Government funding expires midnight Friday without a deal in place, and some government functions will begin to go dark.
Further roiling the talks are comments by Trump during an Oval Office meeting in which he questioned the need to admit more Haitians to the US, along with Africans from "shithole" countries, according to people briefed on the conversation but not authorised to describe it publicly.
He also said in the Thursday meeting he would prefer immigrants from countries like Norway instead. The White House has not denied that Trump said the word "shithole," though
Trump did push back on some depictions of the meeting. A confidant of Trump's told The Associated Press that the president spent Thursday evening calling friends and outside advisers to judge their reaction on his inflammatory remarks.
Trump wasn't apologetic and denied he was racist, instead blaming the media for distorting his meaning, said the confidant, who wasn't authorised to disclose a private conversation and spoke on condition of anonymity.
The president also rejected as insufficient an immigration deal drafted by the bipartisan group of lawmakers who attended that meeting. The deal had included a pathway to citizenship for the "Dreamers" that would take up to 12 years, as well as USD 1.6 billion for border security, including Trump's promised wall along the US-Mexico border.
Trump's staunchest supporters consider any route to citizenship for the "Dreamers" amnesty for lawbreakers.
The president has said any deal must include funding for the wall as well as changes to make the immigration system a more merit-based structure.

▶ [Data lines]:
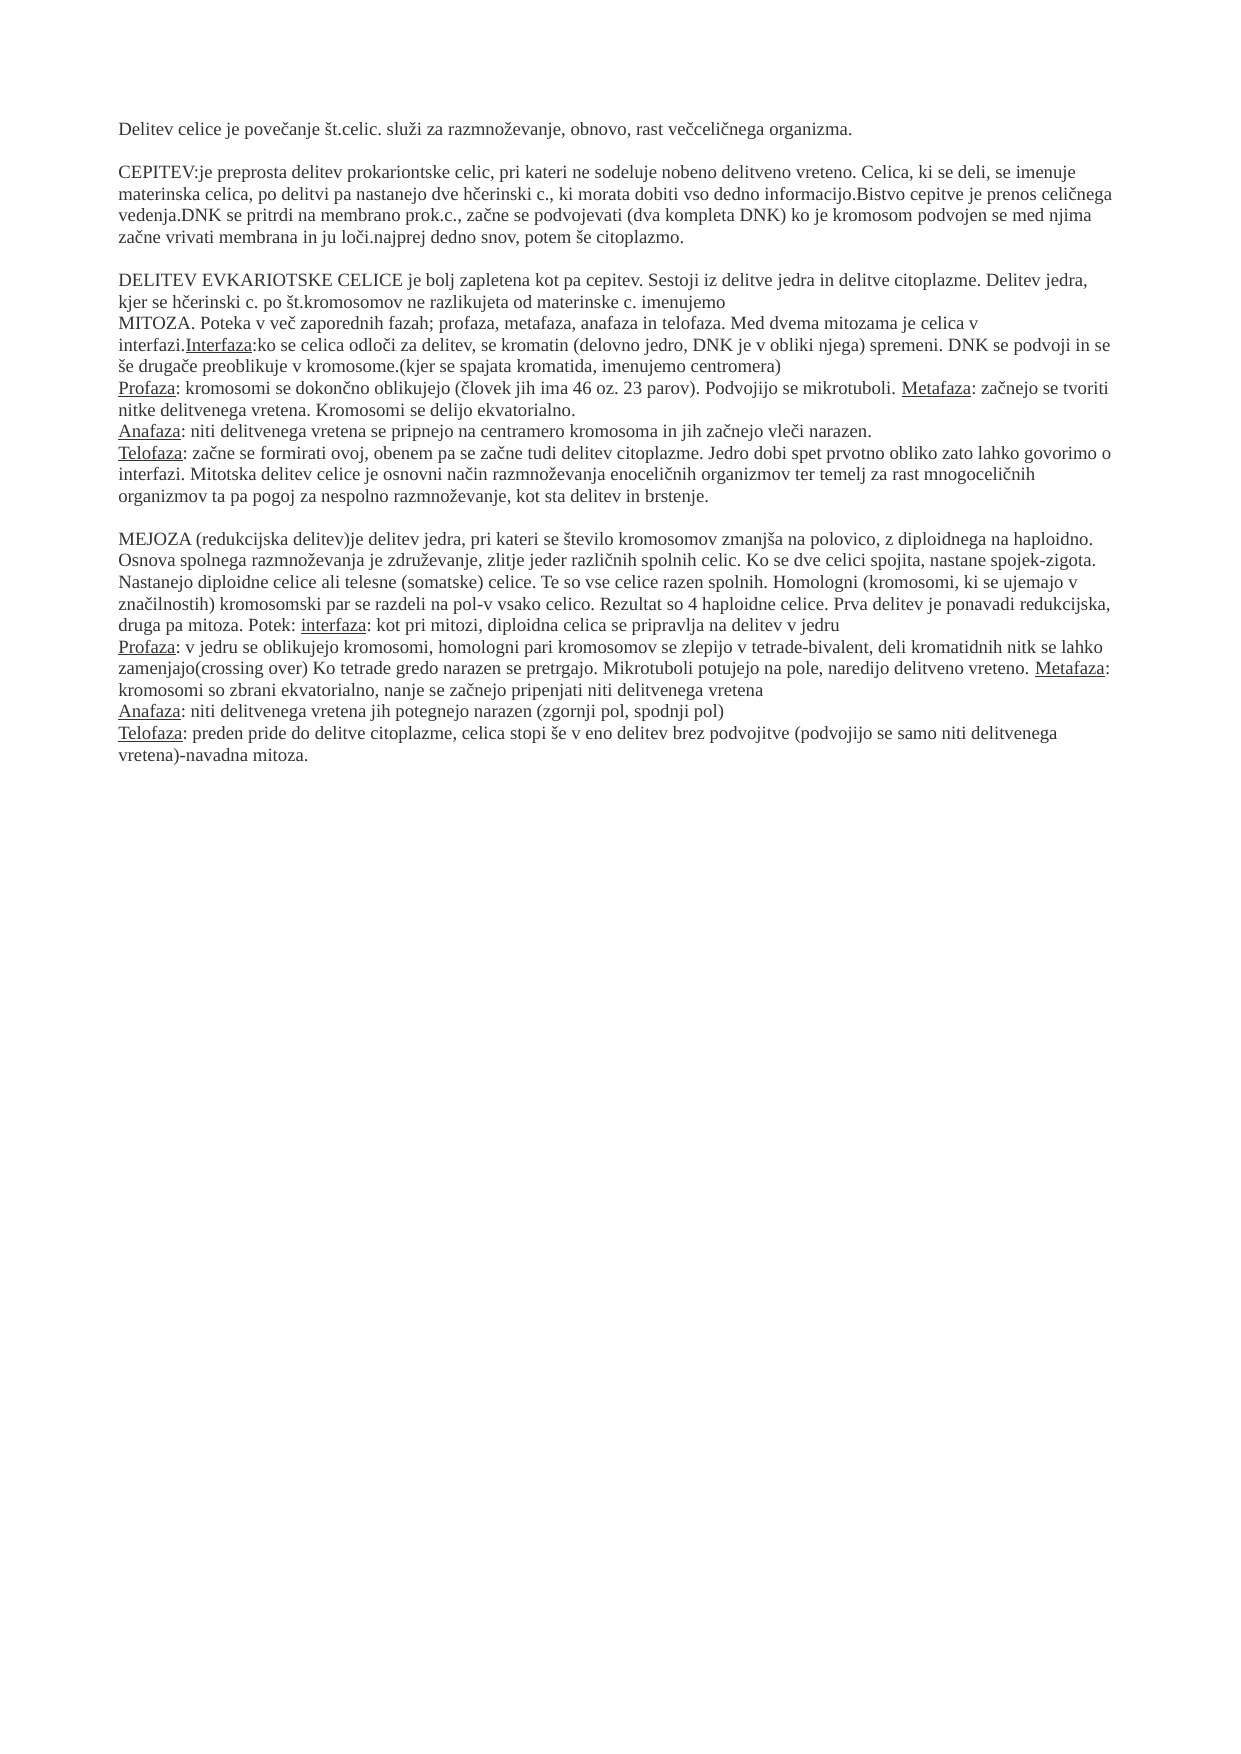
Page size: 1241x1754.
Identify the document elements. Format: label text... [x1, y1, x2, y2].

▶ [Challenge 1]: Name every country the immigration article mentions by name, leaving out those referred to only through a nationality.
▶ [Challenge 2]: Reproduce the immigration article word for word, everything from "Trump wasn't apologetic" down to "more merit-based structure.".

▶ [Finished answer 1]: US, Norway, Mexico

▶ [Finished answer 2]:
Trump wasn't apologetic and denied he was racist, instead blaming the media for distorting his meaning, said the confidant, who wasn't authorised to disclose a private conversation and spoke on condition of anonymity.
The president also rejected as insufficient an immigration deal drafted by the bipartisan group of lawmakers who attended that meeting. The deal had included a pathway to citizenship for the "Dreamers" that would take up to 12 years, as well as USD 1.6 billion for border security, including Trump's promised wall along the US-Mexico border.
Trump's staunchest supporters consider any route to citizenship for the "Dreamers" amnesty for lawbreakers.
The president has said any deal must include funding for the wall as well as changes to make the immigration system a more merit-based structure.